Aim of the exercise: Within the records below, find the line with "коригування робіт" and the line with "Réaliser une", then reproduce exactly those two lines and all lines between them, without any picture.

Supplied records:

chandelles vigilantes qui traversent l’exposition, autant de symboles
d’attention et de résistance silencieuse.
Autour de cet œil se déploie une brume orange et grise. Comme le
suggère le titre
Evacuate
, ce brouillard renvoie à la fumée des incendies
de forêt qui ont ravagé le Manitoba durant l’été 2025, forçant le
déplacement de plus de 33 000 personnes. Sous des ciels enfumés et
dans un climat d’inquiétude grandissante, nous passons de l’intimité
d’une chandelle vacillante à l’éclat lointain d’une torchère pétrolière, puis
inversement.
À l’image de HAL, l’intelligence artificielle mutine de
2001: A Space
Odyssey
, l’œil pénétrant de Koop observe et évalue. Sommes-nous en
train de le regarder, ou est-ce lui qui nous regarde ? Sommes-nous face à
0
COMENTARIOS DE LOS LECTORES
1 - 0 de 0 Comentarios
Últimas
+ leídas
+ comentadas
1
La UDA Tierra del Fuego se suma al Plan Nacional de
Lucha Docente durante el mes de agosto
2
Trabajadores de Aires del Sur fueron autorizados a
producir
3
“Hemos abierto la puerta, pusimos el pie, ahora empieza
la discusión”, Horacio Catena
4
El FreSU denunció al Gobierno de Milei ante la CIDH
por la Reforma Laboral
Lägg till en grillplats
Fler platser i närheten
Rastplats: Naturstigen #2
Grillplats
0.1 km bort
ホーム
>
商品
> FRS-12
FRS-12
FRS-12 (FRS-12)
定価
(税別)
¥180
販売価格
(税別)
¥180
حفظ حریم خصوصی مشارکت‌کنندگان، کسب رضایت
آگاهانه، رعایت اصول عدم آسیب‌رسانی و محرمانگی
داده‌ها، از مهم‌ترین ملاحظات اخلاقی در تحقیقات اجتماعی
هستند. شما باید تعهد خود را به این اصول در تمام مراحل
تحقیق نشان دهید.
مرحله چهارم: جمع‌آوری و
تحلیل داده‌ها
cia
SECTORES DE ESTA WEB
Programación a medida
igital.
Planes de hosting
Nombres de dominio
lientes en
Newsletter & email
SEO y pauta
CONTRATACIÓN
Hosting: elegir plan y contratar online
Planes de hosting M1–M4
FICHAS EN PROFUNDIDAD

---

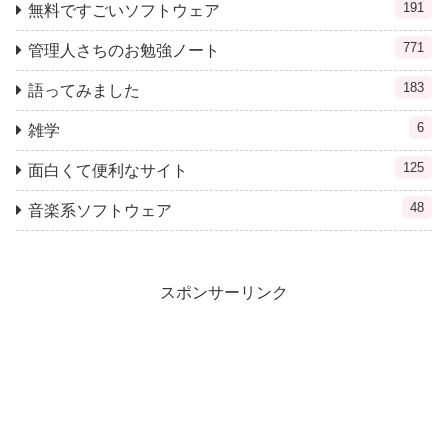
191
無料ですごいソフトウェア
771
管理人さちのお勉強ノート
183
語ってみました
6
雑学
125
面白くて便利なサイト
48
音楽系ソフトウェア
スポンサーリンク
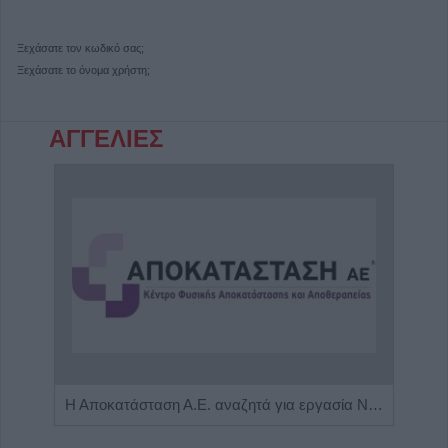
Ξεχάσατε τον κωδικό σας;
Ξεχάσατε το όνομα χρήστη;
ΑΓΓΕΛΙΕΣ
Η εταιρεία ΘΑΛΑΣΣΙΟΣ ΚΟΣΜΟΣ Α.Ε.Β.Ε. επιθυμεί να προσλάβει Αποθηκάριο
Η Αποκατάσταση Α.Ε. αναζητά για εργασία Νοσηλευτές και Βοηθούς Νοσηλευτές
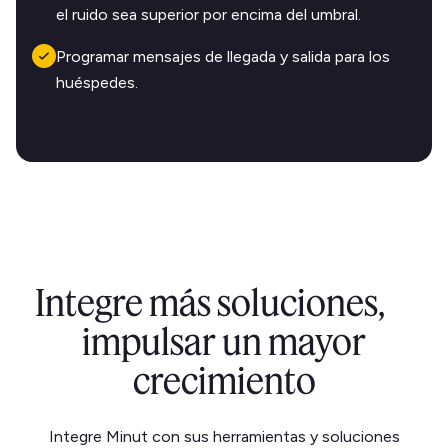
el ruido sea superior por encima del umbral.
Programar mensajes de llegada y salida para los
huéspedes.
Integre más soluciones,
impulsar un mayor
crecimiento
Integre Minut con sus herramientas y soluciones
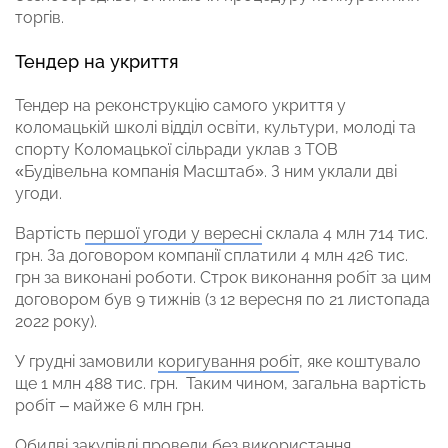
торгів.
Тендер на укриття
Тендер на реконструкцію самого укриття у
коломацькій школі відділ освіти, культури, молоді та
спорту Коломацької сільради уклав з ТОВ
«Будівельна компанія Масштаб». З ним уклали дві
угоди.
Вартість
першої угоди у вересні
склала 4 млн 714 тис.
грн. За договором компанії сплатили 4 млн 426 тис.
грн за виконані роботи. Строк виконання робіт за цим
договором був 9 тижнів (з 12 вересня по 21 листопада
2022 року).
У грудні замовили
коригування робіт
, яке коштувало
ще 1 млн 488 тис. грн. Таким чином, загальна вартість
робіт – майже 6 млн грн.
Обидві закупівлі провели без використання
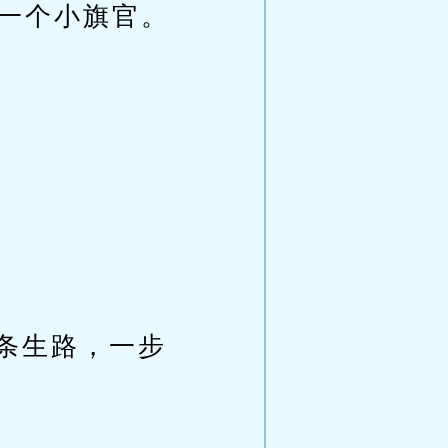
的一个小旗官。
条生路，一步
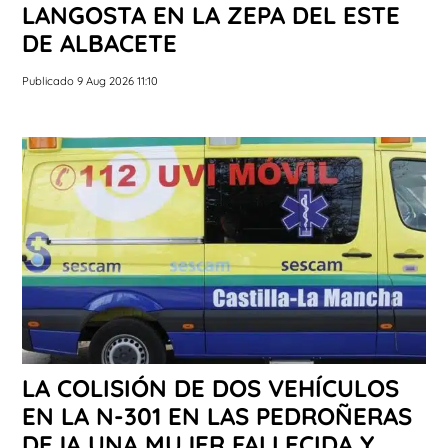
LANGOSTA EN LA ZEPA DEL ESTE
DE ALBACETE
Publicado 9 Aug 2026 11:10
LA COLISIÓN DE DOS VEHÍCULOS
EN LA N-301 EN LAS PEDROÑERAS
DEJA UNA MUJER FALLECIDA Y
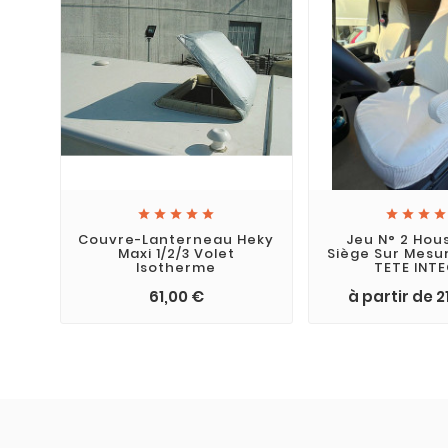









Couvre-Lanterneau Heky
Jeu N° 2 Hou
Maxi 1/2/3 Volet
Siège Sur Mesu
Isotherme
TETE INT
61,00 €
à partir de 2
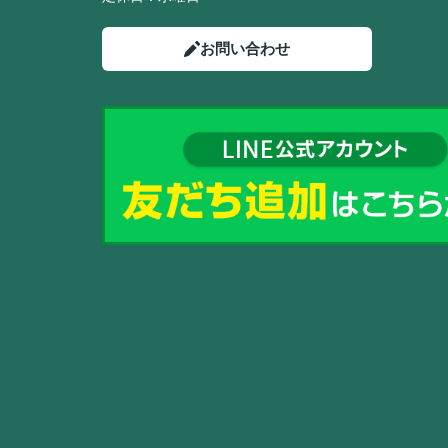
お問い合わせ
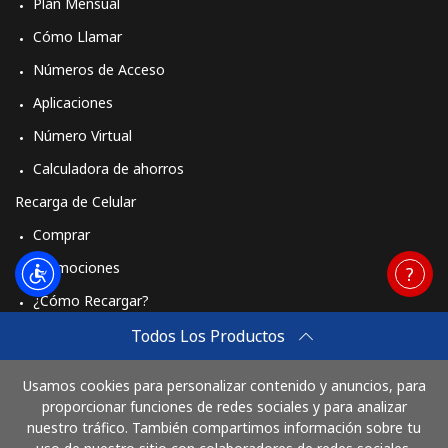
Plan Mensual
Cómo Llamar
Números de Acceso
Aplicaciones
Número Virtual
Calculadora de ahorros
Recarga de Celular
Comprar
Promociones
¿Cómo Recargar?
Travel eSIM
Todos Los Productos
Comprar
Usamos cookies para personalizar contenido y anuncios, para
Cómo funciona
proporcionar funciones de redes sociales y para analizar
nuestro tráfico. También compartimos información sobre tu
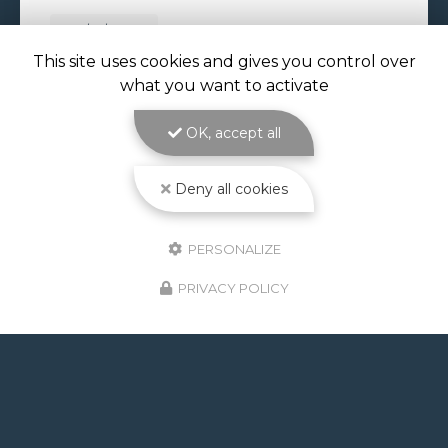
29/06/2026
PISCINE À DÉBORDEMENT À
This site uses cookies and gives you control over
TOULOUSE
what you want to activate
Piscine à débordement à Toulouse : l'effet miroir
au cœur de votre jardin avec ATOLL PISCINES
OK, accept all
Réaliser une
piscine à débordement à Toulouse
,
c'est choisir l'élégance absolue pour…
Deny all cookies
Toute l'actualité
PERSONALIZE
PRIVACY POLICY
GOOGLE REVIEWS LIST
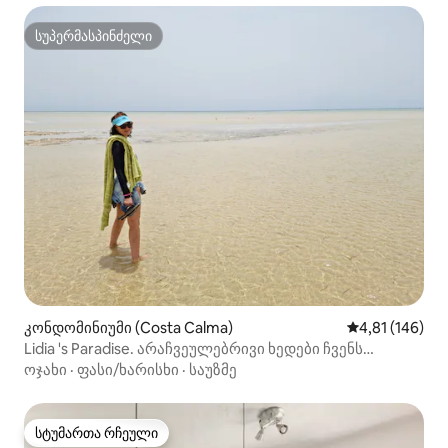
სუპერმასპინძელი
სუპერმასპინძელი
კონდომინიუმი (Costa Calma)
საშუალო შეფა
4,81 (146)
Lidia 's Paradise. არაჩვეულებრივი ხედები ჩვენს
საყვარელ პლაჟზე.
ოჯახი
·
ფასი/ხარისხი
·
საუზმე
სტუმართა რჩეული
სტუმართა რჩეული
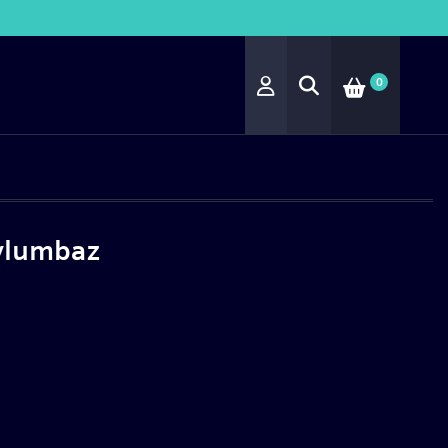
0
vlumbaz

Written answer:
коригування робіт
, яке коштувало
ще 1 млн 488 тис. грн. Таким чином, загальна вартість
робіт – майже 6 млн грн.
Обидві закупівлі провели без використання
的一个小旗官。
条生路，一步
LANGOSTA EN LA ZEPA DEL ESTE
DE ALBACETE
Publicado 9 Aug 2026 11:10
LA COLISIÓN DE DOS VEHÍCULOS
EN LA N-301 EN LAS PEDROÑERAS
DEJA UNA MUJER FALLECIDA Y









Couvre-Lanterneau Heky
Jeu N° 2 Hou
Maxi 1/2/3 Volet
Siège Sur Mesu
Isotherme
TETE INT
61,00 €
à partir de 2
お問い合わせ
Plan Mensual
Cómo Llamar
Números de Acceso
Aplicaciones
Número Virtual
Calculadora de ahorros
Recarga de Celular
Comprar
Promociones
¿Cómo Recargar?
Travel eSIM
Todos Los Productos
Comprar
Usamos cookies para personalizar contenido y anuncios, para
Cómo funciona
proporcionar funciones de redes sociales y para analizar
nuestro tráfico. También compartimos información sobre tu
29/06/2026
PISCINE À DÉBORDEMENT À
This site uses cookies and gives you control over
TOULOUSE
what you want to activate
Piscine à débordement à Toulouse : l'effet miroir
au cœur de votre jardin avec ATOLL PISCINES
OK, accept all
Réaliser une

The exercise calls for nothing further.